While the group did not find any significant relationship between the probability score and diagnosis, tumor stage, treatment, and clinical response, tumors determined to be squamous or small cell carcinoma demonstrated very small probability scores compared to adenocarcinoma or other non-small cell tumors. 

By applying the third model, Abian noted that the probability score had a 90 percent clinical sensitivity and 92 percent clinical specificity when her team applied the tool to lung cancer. The study authors also noted that neither gender nor age had an  effect on the probability score in the healthy and diseased cohorts. 

While the type of tumor did not influence the distribution of the probability score, the study authors noted that the scores showed significantly different values for adenocarcinoma and other non-small cell tumors compared to squamous and small-cell tumors

Abian acknowledged that her team encountered several logistical issues during the study while attempting to develop a predictive TLB score for lung cancer. The group needed to figure out how to coordinate the different activities (such as sample extraction, the experimental tests, and statistical analysis) performed by doctors, nurses, technicians, researchers located across Spain. 

"To solve that inconvenience and move toward a full implementation of TLB in clinical practices, we have established a dedicated laboratory for advanced diagnostics at the hospital," Abian explained. "All the activities can be carried out under the same roof following a straightforward and agile process." 

In addition, Abian noted that one of the study's major limitations was gaining quick access to patients' medical records to classify their stages of cancer and determine how they were treated prior to the study. 

Abian's team is now performing additional studies that involve applying TLB on other cancer types. The group is also investigating specific protein biomarkers or changes in protein composition that might affect the probability score. However, Abian noted that while specific biomarkers will add biochemical specificity to the detection process, they may reduce the wide applicability of thermal liquid biopsy. 

Abian highlighted that her team's overarching goal is to implement thermal liquid biopsy in the clinical space in order to provide substantial benefits in combination with other current techniques. 

"The technique is low-cost, low-risk, and minimally invasive, which will improve patient adherence and quality of life, while reducing mortality rate," Abian said. "We are working on different cancers, including melanoma, lung cancer, gastric cancer, pancreatic cancer, ovarian cancer, and colorectal cancer." 

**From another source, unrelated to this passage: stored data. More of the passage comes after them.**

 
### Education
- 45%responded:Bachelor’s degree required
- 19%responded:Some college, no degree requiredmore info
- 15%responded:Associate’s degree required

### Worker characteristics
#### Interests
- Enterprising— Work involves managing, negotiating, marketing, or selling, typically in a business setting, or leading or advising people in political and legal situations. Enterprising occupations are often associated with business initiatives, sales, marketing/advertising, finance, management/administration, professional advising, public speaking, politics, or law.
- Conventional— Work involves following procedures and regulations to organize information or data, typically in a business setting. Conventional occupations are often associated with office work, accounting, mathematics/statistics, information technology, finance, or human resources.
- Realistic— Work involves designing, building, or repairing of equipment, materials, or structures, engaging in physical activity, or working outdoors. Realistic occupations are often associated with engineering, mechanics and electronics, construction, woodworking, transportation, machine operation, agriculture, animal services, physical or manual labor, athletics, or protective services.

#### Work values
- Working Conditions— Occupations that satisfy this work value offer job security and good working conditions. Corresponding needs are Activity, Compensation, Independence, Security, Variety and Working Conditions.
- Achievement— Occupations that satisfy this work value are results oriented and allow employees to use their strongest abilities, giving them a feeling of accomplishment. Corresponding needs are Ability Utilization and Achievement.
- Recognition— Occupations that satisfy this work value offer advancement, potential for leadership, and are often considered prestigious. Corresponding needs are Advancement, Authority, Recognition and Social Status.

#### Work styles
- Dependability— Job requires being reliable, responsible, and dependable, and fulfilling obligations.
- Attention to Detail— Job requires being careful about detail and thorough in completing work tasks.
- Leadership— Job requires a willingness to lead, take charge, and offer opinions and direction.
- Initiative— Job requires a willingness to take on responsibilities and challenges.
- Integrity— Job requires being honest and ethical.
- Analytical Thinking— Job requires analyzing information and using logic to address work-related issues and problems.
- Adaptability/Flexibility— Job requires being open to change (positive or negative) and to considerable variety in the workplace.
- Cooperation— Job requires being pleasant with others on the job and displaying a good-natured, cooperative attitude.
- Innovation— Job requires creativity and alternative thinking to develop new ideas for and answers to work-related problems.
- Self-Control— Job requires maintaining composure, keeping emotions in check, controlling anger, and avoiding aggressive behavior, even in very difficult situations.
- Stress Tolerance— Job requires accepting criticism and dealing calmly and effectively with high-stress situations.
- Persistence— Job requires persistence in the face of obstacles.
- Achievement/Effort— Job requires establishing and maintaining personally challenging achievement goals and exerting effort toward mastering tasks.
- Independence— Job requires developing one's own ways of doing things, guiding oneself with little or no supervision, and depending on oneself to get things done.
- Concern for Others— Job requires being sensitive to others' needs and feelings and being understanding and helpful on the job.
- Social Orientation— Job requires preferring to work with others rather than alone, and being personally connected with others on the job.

While Abian's group is focusing on cancer-related malignancies, she believes that researchers could potentially apply TLB in other application. The researchers eventually aim to apply the probability score on a cohort of patients suffering from a chronic non-neoplastic disease to explore and compare potential alterations in serum TLB profiles unrelated to cancer.  

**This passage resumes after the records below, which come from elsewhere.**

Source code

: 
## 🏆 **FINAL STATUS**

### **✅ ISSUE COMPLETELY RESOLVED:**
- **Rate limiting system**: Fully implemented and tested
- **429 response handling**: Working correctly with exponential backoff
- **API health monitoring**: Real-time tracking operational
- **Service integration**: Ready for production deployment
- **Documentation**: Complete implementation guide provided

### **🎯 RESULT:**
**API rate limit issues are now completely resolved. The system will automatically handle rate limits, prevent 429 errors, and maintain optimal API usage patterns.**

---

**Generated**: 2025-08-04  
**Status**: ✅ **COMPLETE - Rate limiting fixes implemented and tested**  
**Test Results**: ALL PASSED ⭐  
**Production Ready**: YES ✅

The study authors believe that future work using the probability score will need to include more patients with Stage I and II lung cancer to determine if the stage is correlated with the intensity of TLB serum proteome alterations and false negatives. 

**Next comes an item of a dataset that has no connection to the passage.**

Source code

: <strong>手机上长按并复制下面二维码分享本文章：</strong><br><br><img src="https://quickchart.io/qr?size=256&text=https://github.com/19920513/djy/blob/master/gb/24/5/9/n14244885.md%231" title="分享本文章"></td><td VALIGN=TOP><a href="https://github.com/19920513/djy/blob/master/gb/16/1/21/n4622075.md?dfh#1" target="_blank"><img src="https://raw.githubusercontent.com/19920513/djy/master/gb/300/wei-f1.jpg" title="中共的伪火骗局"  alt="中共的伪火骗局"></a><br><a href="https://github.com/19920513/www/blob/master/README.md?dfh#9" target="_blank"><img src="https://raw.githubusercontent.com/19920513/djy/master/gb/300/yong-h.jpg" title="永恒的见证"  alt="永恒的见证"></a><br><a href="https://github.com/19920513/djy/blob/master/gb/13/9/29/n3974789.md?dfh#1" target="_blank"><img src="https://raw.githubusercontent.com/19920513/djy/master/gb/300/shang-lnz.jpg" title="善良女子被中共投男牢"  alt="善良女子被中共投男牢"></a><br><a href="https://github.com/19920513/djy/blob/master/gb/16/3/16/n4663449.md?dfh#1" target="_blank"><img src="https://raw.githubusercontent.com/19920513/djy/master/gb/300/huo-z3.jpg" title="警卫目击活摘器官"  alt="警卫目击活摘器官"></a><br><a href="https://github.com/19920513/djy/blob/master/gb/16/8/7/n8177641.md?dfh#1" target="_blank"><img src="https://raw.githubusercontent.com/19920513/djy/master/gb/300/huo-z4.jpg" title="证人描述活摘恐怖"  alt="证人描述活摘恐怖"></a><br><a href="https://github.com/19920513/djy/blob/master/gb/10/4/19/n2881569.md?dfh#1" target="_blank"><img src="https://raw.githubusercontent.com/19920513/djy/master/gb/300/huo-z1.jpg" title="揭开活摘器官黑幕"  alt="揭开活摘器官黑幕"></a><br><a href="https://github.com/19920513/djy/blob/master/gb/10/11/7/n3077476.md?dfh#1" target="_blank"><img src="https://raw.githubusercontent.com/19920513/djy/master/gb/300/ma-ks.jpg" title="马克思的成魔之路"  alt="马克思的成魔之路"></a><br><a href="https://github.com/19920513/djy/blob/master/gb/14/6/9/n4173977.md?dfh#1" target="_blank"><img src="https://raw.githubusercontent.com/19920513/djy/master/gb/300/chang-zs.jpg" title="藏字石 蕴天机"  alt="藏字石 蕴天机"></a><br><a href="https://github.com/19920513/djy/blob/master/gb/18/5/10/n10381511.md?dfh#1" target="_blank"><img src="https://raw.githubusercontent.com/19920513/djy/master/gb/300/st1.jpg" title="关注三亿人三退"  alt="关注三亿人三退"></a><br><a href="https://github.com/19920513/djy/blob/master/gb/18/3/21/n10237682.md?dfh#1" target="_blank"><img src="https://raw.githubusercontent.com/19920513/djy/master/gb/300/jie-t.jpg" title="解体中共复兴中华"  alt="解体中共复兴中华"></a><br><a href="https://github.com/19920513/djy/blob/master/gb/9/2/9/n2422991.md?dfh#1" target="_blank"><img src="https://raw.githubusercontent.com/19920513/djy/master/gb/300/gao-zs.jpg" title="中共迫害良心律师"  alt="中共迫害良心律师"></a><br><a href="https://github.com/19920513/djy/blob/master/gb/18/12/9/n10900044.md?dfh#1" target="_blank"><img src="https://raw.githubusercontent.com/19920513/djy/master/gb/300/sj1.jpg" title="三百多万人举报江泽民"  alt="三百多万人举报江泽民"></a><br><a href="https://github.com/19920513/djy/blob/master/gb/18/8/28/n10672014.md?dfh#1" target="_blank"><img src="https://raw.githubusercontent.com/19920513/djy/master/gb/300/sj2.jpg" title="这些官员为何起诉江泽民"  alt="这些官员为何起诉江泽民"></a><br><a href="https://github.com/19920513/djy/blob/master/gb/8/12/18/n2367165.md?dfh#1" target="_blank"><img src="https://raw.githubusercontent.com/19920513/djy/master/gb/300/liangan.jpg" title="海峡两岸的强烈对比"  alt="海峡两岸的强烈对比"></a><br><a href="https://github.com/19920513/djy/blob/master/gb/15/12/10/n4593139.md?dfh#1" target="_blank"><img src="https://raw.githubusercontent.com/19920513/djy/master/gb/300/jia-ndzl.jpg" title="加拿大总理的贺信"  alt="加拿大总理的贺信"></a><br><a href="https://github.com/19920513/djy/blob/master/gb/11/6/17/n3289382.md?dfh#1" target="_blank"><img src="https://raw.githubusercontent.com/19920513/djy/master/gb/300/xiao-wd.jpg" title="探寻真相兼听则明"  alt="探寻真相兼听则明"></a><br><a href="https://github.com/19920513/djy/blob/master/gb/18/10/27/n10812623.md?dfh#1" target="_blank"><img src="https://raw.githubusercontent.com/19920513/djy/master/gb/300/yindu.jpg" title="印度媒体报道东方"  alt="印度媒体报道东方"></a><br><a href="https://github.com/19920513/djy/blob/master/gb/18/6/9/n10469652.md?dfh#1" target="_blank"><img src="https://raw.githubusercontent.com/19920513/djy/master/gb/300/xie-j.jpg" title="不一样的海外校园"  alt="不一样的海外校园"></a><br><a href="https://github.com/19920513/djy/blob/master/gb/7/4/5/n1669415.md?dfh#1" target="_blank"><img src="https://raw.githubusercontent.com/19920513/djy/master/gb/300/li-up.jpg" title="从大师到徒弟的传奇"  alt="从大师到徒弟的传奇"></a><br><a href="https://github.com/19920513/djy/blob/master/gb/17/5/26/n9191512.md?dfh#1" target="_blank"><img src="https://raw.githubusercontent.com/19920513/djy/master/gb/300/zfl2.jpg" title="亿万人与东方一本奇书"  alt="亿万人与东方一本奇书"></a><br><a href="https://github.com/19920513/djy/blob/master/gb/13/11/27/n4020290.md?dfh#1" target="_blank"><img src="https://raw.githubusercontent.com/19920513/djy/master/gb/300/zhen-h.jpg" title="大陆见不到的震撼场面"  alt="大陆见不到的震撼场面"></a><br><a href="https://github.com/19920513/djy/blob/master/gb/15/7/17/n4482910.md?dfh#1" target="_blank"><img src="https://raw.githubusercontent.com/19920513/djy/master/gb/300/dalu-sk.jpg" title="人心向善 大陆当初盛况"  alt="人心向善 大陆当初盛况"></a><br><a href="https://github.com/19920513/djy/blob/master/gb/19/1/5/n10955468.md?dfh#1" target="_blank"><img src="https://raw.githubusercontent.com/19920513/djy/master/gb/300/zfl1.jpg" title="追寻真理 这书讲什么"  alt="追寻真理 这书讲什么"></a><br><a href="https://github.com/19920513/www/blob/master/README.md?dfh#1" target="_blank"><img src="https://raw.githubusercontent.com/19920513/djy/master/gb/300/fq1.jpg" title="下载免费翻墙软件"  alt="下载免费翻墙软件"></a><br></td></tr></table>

"At this moment, there is no clear connection between tumor stage and alteration of the serum proteome," the study authors said. "It might be possible that early tumor stages are highly metabolically active, resulting in a largely markedly altered serum protein, whereas late stages are less metabolically active, leading to lower levels of serum protein alterations.'

Abian envisions translating TLB to the clinical space through a potential startup based at the University of Zaragoza. The team is now collaborating with several oncologists at local hospitals and with cancer screening programs in Aragon, Spain in order to establish the technique in clinical practice.